TEXT TO READ:
++++++++++

Little Eddie Munster Was Quite The Bully

By now you've heard the story about the guy who accused Romney of bullying him in high school. Some people even used that clever little picture of Eddie Munster which they *swore* was Mitt as a child. I still don't believe that it was. Anyway, Mitt was accused of some pretty bad stuff...for a high schooler. Yes, friends, Mitt was not the rich, holy Mormon man that he now is. Well, he was rich. In any case, color us all shocked.

You see, this is well placed for the accuser. It's got the gay political momentum at a time when Obama came out supporting gay marriage and Romney spoke at Liberty University (a school that teaches that Mormonism is a cult) and got a standing ovation for ’defending’ the ’sanctity’ of heterosexual marriage. Washington Post, we salute you for your impeccable timing.

++++++++++

DATASET SECTION:
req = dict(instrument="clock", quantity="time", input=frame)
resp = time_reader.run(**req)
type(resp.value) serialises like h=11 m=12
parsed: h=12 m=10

++++++++++

WORK TO COMPLETE:
[1] List every person and organization named in the Romney bullying post.
[2] Extend the Romney bullying post by writing what follows its final sentence.

ANSWERS FOR THIS EXERCISE:
[1] Eddie Munster, Mitt Romney, Obama, Liberty University, Washington Post

[2]
Like any good politician though, Mitt came out and ’apologized’ last week. He said,

I don’t remember that incident and I’ll tell you I certainly don’t believe that I--I can’t speak for other people of course--thought the fellow was homosexual," Romney said. "That was the furthest thing from my mind back in the 1960s, so that was not the case. But as to pranks that were played back then, I don’t remember them all, but again, high school days, if I did stupid things, why I’m afraid I got to say sorry for it.

Romney didn't really apologize. Like any good politician, his ’apology’ was little more than a political move to remove the media's attention toward him.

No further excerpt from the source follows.